━━━━━ Text block

ADVERTISEMENT

Kamala Harris Echoes Ocasio-Cortez's False Claim Dismissing Low Unemployment Rate

November 2, 2018

Sen. Kamala Harris (D., Calif.) dismissed the country's low unemployment rate while campaigning in Nevada, echoing a false claim previously made by New York Democratic congressional candidate Alexandria Ocasio-Cortez.

Speaking at a campaign event for Nevada Democratic Senate nominee Jacky Rosen, Harris said those defending the strength of the current economy will point to unemployment numbers, before dismissing the low unemployment rate—which held steady at 3.7 percent in October—as not indicative of the real economic situation for working Americans.

"Well, I'm here to tell you, I've been traveling around the country and I am meeting people everywhere I go. Yeah, they're working. They're working two or three jobs to get through the end of the month. The economy is not working for working people," Harris said.

Harris' comments echo remarks made by Ocasio-Cortez, a self-described democratic socialist, in July, when the New York congressional candidate dismissed low unemployment on the grounds that people are working multiple jobs.

"Unemployment is low because everyone has two jobs. Unemployment is low because people are working 60, 70, 80 hours a week and can barely feed their family," Ocasio-Cortez said.

At the time, the fact-checker PolitiFact gave Ocasio-Cortez its worst possible rating for her claim, noting that less than 5 percent of the workforce has two jobs. PolitiFact also said that the percentage of workers with two jobs during Donald Trump's presidency is in line with the Obama years, and lower than it was under both George W. Bush and Bill Clinton's administrations.

━━━━━━━━━━
━━━━━ Raw data

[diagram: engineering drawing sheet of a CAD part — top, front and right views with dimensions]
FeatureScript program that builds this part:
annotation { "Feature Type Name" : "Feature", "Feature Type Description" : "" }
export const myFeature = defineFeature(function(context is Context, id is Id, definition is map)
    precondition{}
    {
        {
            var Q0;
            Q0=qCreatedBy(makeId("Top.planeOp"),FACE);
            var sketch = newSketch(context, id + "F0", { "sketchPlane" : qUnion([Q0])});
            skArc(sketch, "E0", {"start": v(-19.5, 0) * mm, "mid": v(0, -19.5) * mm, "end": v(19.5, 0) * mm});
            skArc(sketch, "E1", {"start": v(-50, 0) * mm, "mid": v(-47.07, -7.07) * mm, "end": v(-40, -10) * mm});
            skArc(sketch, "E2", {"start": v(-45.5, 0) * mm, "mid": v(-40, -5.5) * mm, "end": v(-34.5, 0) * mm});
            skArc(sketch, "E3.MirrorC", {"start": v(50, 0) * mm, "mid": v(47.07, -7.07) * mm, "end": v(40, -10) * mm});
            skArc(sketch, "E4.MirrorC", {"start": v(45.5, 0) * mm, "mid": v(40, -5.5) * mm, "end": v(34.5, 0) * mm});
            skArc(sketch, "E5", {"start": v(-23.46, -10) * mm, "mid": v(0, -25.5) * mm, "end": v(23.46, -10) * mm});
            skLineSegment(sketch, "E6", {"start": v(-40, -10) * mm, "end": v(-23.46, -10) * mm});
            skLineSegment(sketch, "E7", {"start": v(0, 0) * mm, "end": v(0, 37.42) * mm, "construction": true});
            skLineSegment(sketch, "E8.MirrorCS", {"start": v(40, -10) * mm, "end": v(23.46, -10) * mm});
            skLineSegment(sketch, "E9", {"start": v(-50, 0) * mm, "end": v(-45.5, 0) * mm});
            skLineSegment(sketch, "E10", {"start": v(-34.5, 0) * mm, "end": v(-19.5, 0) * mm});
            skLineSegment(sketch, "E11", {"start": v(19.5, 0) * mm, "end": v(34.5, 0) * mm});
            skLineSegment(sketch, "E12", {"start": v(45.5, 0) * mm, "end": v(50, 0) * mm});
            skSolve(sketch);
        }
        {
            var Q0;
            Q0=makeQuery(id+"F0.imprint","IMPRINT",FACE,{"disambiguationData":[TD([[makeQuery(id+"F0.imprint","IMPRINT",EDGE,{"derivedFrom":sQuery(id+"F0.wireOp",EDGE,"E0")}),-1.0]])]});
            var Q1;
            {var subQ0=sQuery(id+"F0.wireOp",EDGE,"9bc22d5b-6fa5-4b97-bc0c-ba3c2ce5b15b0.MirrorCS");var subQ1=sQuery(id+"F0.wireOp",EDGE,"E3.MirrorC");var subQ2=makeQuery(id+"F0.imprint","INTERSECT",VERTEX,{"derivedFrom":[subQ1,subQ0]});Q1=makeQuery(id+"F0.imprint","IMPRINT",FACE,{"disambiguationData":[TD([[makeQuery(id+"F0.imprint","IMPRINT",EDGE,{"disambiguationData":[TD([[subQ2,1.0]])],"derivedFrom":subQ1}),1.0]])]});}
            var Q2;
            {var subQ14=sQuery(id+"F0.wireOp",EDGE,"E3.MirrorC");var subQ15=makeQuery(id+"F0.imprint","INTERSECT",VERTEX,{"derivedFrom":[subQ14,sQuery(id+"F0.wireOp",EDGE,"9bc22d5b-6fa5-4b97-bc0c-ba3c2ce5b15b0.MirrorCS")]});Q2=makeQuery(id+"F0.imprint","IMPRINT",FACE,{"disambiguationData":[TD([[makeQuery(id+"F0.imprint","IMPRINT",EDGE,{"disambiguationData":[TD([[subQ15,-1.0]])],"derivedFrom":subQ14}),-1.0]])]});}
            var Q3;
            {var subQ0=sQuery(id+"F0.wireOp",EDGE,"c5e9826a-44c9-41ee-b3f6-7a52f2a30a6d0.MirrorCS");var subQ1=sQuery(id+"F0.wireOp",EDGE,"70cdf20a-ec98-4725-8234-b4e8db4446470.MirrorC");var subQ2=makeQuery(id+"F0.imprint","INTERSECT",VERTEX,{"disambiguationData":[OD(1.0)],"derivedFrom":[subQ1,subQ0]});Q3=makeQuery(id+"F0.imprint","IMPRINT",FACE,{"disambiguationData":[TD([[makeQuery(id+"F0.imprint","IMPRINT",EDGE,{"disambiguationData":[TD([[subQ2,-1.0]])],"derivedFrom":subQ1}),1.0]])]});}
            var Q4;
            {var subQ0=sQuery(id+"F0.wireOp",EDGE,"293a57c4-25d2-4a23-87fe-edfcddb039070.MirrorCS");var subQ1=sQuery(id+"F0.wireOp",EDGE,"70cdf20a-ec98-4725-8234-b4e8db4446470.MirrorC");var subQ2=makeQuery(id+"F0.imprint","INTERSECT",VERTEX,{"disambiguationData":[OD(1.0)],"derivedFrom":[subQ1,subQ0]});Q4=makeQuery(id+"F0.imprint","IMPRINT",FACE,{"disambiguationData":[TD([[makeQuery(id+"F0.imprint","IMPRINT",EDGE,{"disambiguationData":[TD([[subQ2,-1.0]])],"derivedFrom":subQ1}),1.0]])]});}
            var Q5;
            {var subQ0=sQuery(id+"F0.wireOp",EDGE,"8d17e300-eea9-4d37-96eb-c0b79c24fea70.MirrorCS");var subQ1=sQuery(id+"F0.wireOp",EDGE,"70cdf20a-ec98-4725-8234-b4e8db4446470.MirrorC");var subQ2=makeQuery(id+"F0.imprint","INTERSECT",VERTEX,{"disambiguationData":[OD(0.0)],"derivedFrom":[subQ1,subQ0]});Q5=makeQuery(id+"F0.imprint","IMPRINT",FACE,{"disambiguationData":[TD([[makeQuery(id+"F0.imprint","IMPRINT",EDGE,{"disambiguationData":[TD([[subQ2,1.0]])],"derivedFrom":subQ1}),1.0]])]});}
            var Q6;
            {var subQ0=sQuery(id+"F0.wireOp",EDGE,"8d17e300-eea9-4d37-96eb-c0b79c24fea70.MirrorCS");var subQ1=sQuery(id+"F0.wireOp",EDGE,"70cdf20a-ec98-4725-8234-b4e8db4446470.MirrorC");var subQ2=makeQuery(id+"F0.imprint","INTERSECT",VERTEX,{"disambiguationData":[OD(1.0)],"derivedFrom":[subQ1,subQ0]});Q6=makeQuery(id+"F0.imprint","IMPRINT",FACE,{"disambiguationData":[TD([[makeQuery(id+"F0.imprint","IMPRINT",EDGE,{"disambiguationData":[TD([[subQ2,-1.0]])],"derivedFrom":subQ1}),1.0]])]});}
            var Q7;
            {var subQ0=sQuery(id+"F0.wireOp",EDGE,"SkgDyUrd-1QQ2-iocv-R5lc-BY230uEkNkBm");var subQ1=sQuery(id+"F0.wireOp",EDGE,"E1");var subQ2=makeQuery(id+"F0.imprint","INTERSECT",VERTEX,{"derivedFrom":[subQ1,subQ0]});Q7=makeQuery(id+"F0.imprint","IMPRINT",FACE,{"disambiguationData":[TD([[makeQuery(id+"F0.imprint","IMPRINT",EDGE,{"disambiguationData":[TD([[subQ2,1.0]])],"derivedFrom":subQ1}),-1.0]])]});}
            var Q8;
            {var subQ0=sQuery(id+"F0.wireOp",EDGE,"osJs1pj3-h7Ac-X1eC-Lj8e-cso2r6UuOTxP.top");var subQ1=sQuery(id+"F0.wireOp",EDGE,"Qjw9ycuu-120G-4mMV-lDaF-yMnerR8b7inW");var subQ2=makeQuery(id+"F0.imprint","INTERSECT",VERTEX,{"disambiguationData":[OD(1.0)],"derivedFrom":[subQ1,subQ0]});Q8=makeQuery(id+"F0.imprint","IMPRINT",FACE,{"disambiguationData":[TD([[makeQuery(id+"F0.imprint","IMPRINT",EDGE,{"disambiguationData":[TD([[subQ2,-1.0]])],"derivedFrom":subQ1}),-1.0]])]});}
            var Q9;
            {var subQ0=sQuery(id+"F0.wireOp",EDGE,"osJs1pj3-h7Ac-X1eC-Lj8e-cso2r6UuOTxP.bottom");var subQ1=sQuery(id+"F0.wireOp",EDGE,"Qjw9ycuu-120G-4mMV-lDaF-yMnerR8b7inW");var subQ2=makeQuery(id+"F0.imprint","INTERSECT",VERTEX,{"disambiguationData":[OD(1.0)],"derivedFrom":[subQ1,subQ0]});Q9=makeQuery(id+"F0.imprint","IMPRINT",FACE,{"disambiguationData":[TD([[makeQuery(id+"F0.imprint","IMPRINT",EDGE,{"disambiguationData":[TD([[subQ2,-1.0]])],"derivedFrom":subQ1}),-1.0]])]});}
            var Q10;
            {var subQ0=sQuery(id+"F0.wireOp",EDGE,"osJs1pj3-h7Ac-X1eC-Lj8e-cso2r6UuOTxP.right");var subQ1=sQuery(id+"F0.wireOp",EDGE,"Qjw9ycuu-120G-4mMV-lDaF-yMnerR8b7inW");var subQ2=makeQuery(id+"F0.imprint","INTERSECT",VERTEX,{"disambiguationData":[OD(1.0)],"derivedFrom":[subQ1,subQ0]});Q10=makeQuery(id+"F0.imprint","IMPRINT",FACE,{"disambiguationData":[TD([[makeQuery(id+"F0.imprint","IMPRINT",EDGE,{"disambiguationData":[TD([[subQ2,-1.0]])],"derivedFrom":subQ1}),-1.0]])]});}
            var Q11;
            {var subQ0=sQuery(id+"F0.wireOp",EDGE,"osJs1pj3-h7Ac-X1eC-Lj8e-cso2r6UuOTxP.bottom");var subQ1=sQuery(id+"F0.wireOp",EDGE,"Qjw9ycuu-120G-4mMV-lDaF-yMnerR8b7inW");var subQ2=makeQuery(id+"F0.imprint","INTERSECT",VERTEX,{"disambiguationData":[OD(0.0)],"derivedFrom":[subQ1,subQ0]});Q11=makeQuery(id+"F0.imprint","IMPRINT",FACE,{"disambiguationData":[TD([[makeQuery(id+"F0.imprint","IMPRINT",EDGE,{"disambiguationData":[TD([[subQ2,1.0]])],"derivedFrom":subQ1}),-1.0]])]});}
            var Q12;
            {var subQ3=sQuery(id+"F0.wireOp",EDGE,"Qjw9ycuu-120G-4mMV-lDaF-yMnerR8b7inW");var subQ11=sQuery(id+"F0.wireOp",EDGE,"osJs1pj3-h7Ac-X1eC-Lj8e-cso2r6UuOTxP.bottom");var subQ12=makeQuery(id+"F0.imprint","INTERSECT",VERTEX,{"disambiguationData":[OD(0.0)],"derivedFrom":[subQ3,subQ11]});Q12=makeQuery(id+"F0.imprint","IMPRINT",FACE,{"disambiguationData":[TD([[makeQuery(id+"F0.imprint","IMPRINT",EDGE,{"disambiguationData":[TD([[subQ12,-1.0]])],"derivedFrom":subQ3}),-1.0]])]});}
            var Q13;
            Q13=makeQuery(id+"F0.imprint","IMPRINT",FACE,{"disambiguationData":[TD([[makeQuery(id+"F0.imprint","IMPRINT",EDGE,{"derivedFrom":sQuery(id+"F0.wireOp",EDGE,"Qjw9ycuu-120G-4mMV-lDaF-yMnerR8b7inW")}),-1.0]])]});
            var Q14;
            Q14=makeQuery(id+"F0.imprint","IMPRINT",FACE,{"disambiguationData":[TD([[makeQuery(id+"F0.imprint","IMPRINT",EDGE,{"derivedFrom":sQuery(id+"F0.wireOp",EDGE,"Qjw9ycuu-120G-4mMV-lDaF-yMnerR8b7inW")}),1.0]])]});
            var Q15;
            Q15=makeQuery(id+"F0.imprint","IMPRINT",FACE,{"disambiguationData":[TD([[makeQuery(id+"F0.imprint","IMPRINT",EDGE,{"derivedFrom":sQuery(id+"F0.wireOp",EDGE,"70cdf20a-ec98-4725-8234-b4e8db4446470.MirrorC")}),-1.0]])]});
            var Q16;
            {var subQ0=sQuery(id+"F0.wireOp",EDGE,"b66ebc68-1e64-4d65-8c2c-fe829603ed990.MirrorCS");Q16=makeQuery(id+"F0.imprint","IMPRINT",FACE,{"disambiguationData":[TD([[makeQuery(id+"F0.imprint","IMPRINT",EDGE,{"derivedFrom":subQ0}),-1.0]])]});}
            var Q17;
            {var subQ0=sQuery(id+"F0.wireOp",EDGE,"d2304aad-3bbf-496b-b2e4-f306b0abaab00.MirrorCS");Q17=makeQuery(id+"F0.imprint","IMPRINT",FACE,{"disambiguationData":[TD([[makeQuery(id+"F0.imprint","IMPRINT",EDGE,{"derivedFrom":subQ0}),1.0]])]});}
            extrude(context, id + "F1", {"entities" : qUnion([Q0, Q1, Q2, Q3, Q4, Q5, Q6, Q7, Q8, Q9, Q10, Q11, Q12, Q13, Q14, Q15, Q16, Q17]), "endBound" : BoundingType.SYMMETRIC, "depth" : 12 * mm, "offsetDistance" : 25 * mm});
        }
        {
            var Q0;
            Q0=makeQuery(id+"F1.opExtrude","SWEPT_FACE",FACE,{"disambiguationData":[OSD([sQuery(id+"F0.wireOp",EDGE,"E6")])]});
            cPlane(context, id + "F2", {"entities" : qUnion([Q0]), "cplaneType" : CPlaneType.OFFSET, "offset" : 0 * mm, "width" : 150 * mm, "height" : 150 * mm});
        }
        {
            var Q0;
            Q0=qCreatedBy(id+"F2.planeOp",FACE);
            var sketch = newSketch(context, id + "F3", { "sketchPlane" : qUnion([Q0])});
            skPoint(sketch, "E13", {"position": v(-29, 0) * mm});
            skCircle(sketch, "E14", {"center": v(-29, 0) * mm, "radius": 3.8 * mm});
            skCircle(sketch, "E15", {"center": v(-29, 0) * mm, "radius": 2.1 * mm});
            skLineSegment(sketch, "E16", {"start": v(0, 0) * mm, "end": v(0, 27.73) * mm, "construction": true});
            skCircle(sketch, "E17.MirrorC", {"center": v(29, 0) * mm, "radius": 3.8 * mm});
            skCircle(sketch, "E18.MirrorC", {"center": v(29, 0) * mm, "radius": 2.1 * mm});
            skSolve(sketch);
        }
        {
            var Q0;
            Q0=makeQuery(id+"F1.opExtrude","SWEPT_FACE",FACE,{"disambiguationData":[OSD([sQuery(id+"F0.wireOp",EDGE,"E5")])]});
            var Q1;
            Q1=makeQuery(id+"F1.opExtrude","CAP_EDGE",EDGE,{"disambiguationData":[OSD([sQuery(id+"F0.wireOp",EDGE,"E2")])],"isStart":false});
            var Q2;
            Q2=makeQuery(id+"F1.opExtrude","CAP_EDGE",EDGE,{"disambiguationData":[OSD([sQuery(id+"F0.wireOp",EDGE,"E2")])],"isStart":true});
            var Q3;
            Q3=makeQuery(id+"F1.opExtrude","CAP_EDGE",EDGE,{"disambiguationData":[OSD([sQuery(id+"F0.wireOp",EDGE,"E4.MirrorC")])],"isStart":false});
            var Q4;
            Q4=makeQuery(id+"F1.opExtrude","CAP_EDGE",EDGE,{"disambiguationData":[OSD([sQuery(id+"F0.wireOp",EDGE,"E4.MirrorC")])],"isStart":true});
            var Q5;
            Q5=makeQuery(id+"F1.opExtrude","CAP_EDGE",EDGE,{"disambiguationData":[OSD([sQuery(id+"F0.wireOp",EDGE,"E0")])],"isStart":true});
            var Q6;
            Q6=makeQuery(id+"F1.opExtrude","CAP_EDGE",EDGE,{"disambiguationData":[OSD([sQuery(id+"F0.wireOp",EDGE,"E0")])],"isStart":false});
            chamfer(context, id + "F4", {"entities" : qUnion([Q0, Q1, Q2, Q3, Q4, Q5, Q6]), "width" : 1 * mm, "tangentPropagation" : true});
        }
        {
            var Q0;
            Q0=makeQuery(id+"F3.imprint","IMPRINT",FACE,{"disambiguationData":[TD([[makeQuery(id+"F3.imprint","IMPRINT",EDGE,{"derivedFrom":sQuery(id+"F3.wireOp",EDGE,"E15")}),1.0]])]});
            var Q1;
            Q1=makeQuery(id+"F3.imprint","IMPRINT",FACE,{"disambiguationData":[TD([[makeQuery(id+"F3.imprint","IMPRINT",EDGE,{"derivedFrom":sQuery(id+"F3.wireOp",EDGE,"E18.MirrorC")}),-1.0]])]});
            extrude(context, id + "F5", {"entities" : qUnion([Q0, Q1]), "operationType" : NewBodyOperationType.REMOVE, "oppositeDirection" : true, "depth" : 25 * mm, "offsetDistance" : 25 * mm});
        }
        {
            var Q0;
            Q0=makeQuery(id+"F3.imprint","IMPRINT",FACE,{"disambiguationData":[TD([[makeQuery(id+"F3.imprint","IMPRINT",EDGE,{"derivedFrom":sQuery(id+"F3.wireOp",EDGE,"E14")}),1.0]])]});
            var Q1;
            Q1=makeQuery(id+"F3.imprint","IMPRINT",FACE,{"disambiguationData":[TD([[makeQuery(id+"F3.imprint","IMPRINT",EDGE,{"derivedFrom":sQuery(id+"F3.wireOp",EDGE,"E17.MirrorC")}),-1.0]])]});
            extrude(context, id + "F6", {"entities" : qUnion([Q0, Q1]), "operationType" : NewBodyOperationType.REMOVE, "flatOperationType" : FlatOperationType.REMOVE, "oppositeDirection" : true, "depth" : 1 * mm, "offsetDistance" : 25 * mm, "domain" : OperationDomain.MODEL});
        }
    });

━━━━━━━━━━

> [Work order A]:
Rewrite the stretch of the Kamala Harris article from "Speaking at a" through "for working Americans.", replacing "campaign event" with "rally".
> [Work order B]:
According to the Kamala Harris article, what share of the workforce did PolitiFact say has two jobs?

> [Answer area A]:
Speaking at a rally for Nevada Democratic Senate nominee Jacky Rosen, Harris said those defending the strength of the current economy will point to unemployment numbers, before dismissing the low unemployment rate—which held steady at 3.7 percent in October—as not indicative of the real economic situation for working Americans.

> [Answer area B]:
Less than 5 percent.